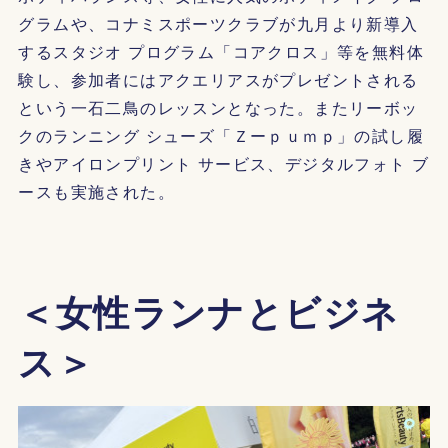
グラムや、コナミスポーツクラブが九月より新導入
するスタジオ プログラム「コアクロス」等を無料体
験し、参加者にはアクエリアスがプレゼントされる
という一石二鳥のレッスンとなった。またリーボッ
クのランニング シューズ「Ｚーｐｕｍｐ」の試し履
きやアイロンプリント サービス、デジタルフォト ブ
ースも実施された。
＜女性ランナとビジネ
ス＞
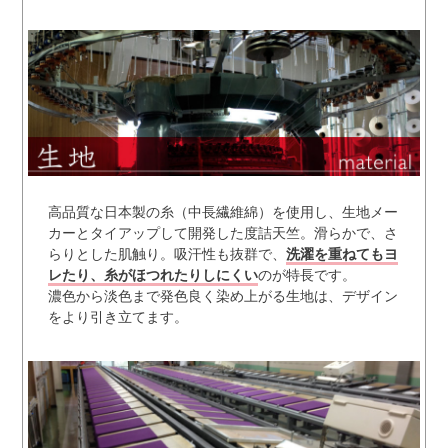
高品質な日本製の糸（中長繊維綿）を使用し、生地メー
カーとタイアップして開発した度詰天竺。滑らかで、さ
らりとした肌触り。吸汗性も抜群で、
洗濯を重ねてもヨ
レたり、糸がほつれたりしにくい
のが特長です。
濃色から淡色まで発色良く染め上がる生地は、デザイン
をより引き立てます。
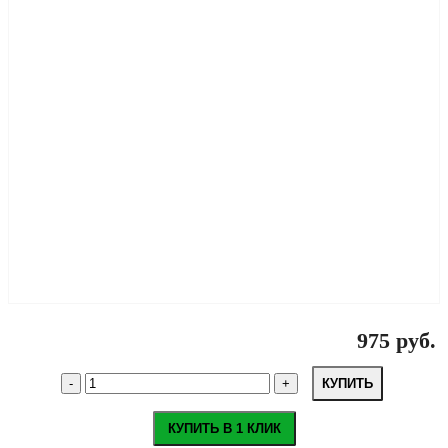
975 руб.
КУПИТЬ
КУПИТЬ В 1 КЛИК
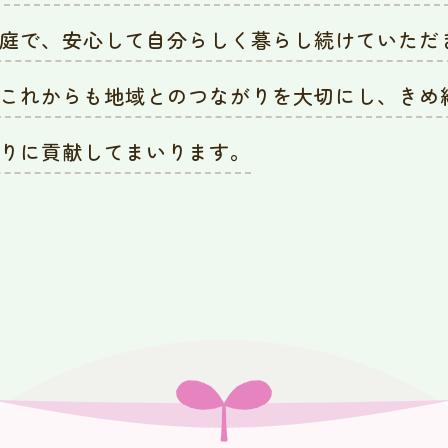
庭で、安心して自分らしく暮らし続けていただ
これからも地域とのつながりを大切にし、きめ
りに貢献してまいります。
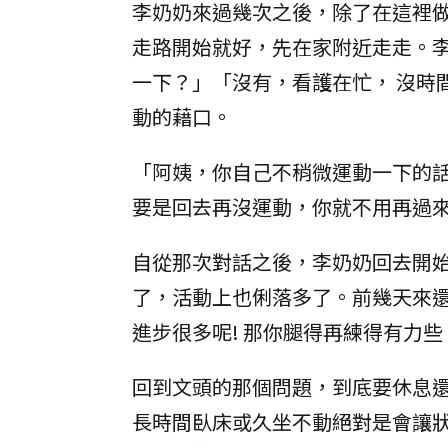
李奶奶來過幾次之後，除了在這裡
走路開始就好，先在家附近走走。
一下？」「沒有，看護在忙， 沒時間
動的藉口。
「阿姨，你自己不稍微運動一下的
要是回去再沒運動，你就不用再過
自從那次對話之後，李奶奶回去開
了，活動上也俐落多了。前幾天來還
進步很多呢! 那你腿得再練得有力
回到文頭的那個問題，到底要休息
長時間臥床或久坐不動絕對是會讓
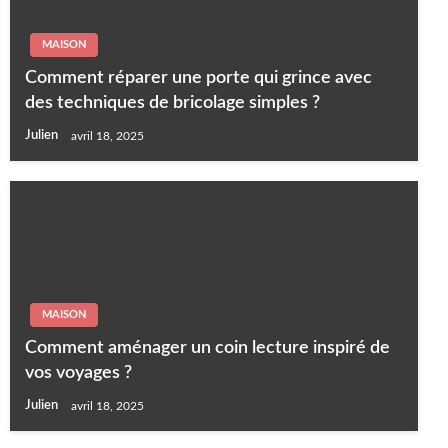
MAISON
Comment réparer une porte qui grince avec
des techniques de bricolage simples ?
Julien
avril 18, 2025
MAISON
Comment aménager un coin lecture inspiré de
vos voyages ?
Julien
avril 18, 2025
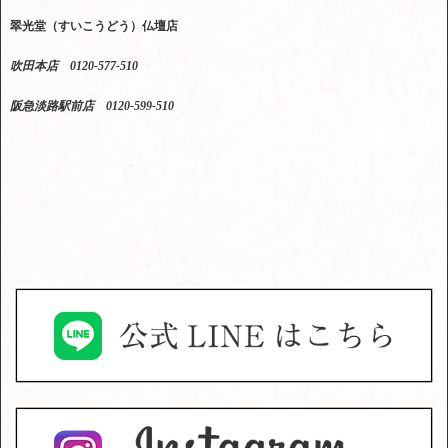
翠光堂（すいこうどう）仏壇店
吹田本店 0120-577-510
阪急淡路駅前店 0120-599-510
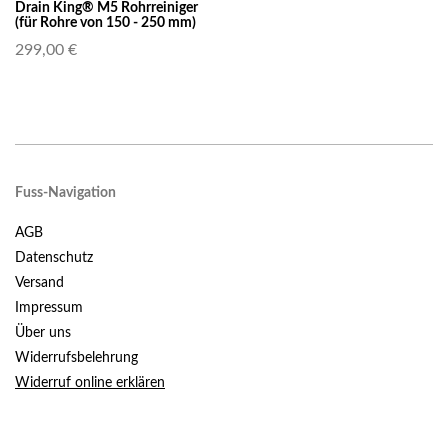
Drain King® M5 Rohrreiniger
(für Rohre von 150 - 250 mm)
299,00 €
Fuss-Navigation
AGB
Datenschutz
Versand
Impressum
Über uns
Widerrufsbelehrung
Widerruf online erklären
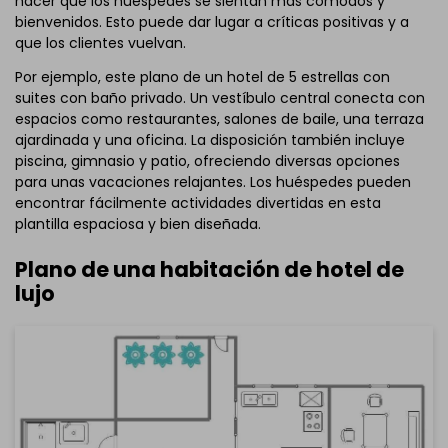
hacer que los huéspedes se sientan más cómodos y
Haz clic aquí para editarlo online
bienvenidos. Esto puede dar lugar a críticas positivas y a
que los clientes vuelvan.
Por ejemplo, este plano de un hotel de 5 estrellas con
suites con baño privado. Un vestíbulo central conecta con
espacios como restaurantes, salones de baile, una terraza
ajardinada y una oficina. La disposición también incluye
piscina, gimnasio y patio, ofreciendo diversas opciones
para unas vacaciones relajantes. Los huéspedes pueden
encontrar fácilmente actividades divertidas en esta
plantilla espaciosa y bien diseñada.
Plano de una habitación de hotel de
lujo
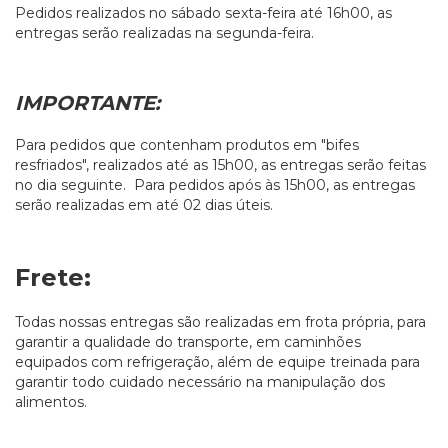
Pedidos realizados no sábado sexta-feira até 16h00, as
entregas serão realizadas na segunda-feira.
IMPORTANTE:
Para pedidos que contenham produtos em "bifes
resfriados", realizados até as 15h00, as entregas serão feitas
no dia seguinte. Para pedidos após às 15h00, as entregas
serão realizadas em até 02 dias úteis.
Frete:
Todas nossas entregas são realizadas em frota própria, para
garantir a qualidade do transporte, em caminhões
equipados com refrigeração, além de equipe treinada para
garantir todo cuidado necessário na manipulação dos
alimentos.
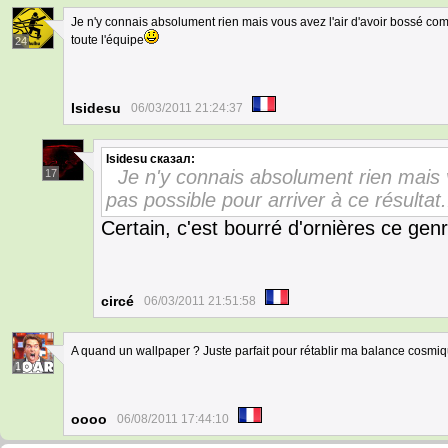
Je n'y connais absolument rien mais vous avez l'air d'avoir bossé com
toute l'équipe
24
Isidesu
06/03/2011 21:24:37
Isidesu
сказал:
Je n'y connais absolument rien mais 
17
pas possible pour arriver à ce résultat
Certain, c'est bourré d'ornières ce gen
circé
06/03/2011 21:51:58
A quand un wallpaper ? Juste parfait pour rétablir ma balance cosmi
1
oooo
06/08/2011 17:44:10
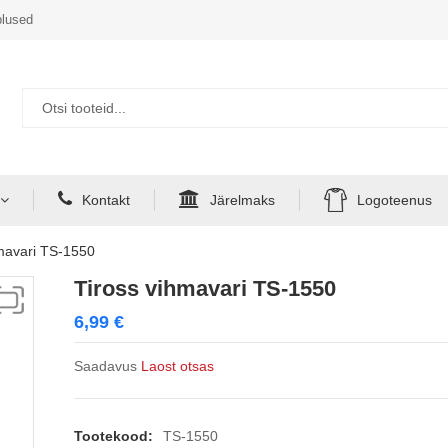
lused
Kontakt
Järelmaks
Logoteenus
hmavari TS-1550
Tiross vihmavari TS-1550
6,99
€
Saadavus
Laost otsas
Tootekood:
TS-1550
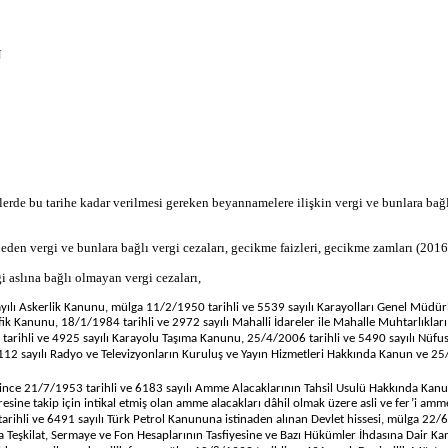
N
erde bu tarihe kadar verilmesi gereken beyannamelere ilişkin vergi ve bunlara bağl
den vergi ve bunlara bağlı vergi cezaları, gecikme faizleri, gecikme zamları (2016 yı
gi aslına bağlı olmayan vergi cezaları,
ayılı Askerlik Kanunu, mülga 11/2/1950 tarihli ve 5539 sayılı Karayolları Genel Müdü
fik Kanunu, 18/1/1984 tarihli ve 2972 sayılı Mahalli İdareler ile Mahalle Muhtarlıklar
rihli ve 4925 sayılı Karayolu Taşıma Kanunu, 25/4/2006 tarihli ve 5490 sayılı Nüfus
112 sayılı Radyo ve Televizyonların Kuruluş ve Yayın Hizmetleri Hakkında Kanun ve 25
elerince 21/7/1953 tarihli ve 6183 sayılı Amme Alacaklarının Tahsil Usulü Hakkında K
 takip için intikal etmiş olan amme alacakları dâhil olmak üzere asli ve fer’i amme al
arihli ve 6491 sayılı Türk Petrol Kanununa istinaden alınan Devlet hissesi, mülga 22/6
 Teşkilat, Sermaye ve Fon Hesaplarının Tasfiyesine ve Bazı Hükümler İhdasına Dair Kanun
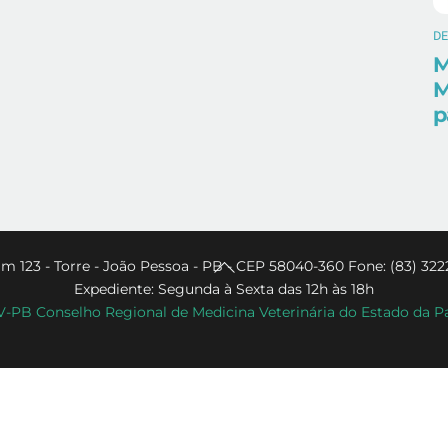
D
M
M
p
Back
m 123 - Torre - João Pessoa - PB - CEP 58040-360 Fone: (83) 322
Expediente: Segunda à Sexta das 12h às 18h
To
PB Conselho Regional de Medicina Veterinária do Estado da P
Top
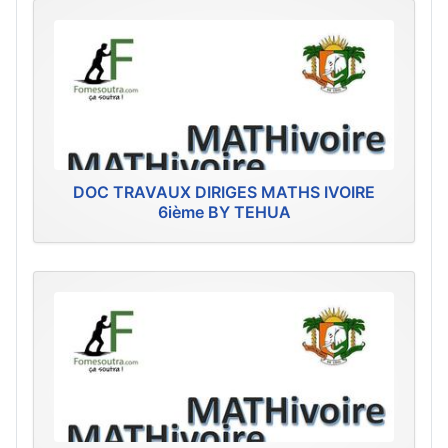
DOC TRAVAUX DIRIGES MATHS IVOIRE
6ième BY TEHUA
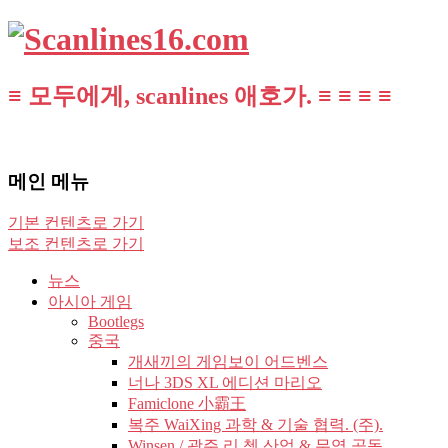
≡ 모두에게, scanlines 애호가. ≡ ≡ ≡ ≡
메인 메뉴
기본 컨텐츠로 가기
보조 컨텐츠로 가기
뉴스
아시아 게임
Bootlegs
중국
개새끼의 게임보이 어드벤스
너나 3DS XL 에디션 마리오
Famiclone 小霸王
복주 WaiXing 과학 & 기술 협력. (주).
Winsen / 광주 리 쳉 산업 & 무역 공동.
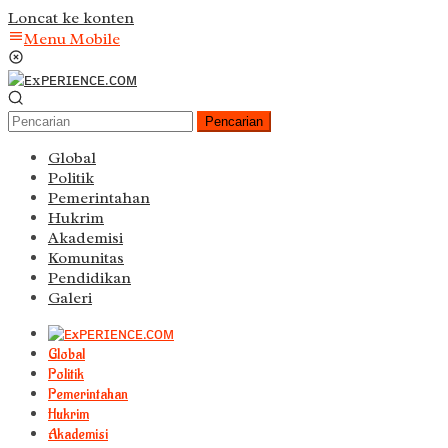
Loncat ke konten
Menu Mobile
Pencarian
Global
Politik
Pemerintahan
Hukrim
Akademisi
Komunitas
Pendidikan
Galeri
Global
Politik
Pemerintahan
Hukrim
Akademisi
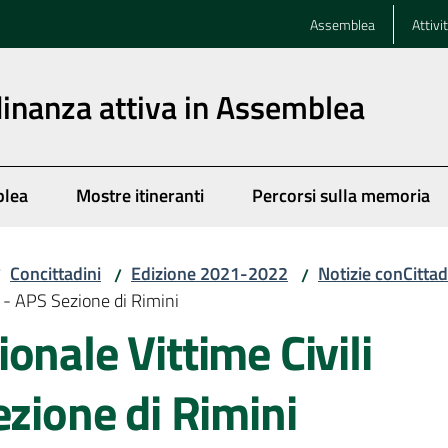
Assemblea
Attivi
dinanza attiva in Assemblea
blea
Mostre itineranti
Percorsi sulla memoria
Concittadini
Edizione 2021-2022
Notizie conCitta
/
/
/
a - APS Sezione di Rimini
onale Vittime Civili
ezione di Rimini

» **Request**:
Rewrite all of the material with each "Global" swapped for "Dunia" and everything else left unchanged. Leave the pictures out.

» **Answer below**:
グラムや、コナミスポーツクラブが九月より新導入
するスタジオ プログラム「コアクロス」等を無料体
験し、参加者にはアクエリアスがプレゼントされる
という一石二鳥のレッスンとなった。またリーボッ
クのランニング シューズ「Ｚーｐｕｍｐ」の試し履
きやアイロンプリント サービス、デジタルフォト ブ
ースも実施された。
＜女性ランナとビジネ
ス＞
高品質な日本製の糸（中長繊維綿）を使用し、生地メー
カーとタイアップして開発した度詰天竺。滑らかで、さ
らりとした肌触り。吸汗性も抜群で、
洗濯を重ねてもヨ
レたり、糸がほつれたりしにくい
のが特長です。
濃色から淡色まで発色良く染め上がる生地は、デザイン
をより引き立てます。
975 руб.
КУПИТЬ
КУПИТЬ В 1 КЛИК
庭で、安心して自分らしく暮らし続けていただ
これからも地域とのつながりを大切にし、きめ
りに貢献してまいります。
李奶奶來過幾次之後，除了在這裡
走路開始就好，先在家附近走走。
一下？」「沒有，看護在忙， 沒時間
動的藉口。
「阿姨，你自己不稍微運動一下的
要是回去再沒運動，你就不用再過
自從那次對話之後，李奶奶回去開
了，活動上也俐落多了。前幾天來還
進步很多呢! 那你腿得再練得有力
回到文頭的那個問題，到底要休息
長時間臥床或久坐不動絕對是會讓
MAISON
Comment réparer une porte qui grince avec
des techniques de bricolage simples ?
Julien
avril 18, 2025
MAISON
Comment aménager un coin lecture inspiré de
vos voyages ?
Julien
avril 18, 2025
翠光堂（すいこうどう）仏壇店
吹田本店 0120-577-510
阪急淡路駅前店 0120-599-510
Drain King® M5 Rohrreiniger
(für Rohre von 150 - 250 mm)
299,00 €
Fuss-Navigation
AGB
Datenschutz
Versand
Impressum
Über uns
Widerrufsbelehrung
Widerruf online erklären
hacer que los huéspedes se sientan más cómodos y
Haz clic aquí para editarlo online
bienvenidos. Esto puede dar lugar a críticas positivas y a
que los clientes vuelvan.
Por ejemplo, este plano de un hotel de 5 estrellas con
suites con baño privado. Un vestíbulo central conecta con
espacios como restaurantes, salones de baile, una terraza
ajardinada y una oficina. La disposición también incluye
piscina, gimnasio y patio, ofreciendo diversas opciones
para unas vacaciones relajantes. Los huéspedes pueden
encontrar fácilmente actividades divertidas en esta
plantilla espaciosa y bien diseñada.
Plano de una habitación de hotel de
lujo
Pedidos realizados no sábado sexta-feira até 16h00, as
entregas serão realizadas na segunda-feira.
IMPORTANTE:
Para pedidos que contenham produtos em "bifes
resfriados", realizados até as 15h00, as entregas serão feitas
no dia seguinte. Para pedidos após às 15h00, as entregas
serão realizadas em até 02 dias úteis.
Frete:
Todas nossas entregas são realizadas em frota própria, para
garantir a qualidade do transporte, em caminhões
equipados com refrigeração, além de equipe treinada para
garantir todo cuidado necessário na manipulação dos
alimentos.
Je n'y connais absolument rien mais vous avez l'air d'avoir bossé com
toute l'équipe
24
Isidesu
06/03/2011 21:24:37
Isidesu
сказал:
Je n'y connais absolument rien mais 
17
pas possible pour arriver à ce résultat
Certain, c'est bourré d'ornières ce gen
circé
06/03/2011 21:51:58
A quand un wallpaper ? Juste parfait pour rétablir ma balance cosmi
1
oooo
06/08/2011 17:44:10
lused
Kontakt
Järelmaks
Logoteenus
hmavari TS-1550
Tiross vihmavari TS-1550
6,99
€
Saadavus
Laost otsas
Tootekood:
TS-1550
N
erde bu tarihe kadar verilmesi gereken beyannamelere ilişkin vergi ve bunlara bağl
den vergi ve bunlara bağlı vergi cezaları, gecikme faizleri, gecikme zamları (2016 yı
gi aslına bağlı olmayan vergi cezaları,
ayılı Askerlik Kanunu, mülga 11/2/1950 tarihli ve 5539 sayılı Karayolları Genel Müdü
fik Kanunu, 18/1/1984 tarihli ve 2972 sayılı Mahalli İdareler ile Mahalle Muhtarlıklar
rihli ve 4925 sayılı Karayolu Taşıma Kanunu, 25/4/2006 tarihli ve 5490 sayılı Nüfus
112 sayılı Radyo ve Televizyonların Kuruluş ve Yayın Hizmetleri Hakkında Kanun ve 25
elerince 21/7/1953 tarihli ve 6183 sayılı Amme Alacaklarının Tahsil Usulü Hakkında K
 takip için intikal etmiş olan amme alacakları dâhil olmak üzere asli ve fer’i amme al
arihli ve 6491 sayılı Türk Petrol Kanununa istinaden alınan Devlet hissesi, mülga 22/6
 Teşkilat, Sermaye ve Fon Hesaplarının Tasfiyesine ve Bazı Hükümler İhdasına Dair Kanun
D
M
M
p
Back
m 123 - Torre - João Pessoa - PB - CEP 58040-360 Fone: (83) 322
Expediente: Segunda à Sexta das 12h às 18h
To
PB Conselho Regional de Medicina Veterinária do Estado da P
Top
DOC TRAVAUX DIRIGES MATHS IVOIRE
6ième BY TEHUA
≡ 모두에게, scanlines 애호가. ≡ ≡ ≡ ≡
메인 메뉴
기본 컨텐츠로 가기
보조 컨텐츠로 가기
뉴스
아시아 게임
Bootlegs
중국
개새끼의 게임보이 어드벤스
너나 3DS XL 에디션 마리오
Famiclone 小霸王
복주 WaiXing 과학 & 기술 협력. (주).
Winsen / 광주 리 쳉 산업 & 무역 공동.
Loncat ke konten
Menu Mobile
Pencarian
Dunia
Politik
Pemerintahan
Hukrim
Akademisi
Komunitas
Pendidikan
Galeri
Dunia
Politik
Pemerintahan
Hukrim
Akademisi
Assemblea
Attivi
dinanza attiva in Assemblea
blea
Mostre itineranti
Percorsi sulla memoria
Concittadini
Edizione 2021-2022
Notizie conCitta
/
/
/
a - APS Sezione di Rimini
onale Vittime Civili
ezione di Rimini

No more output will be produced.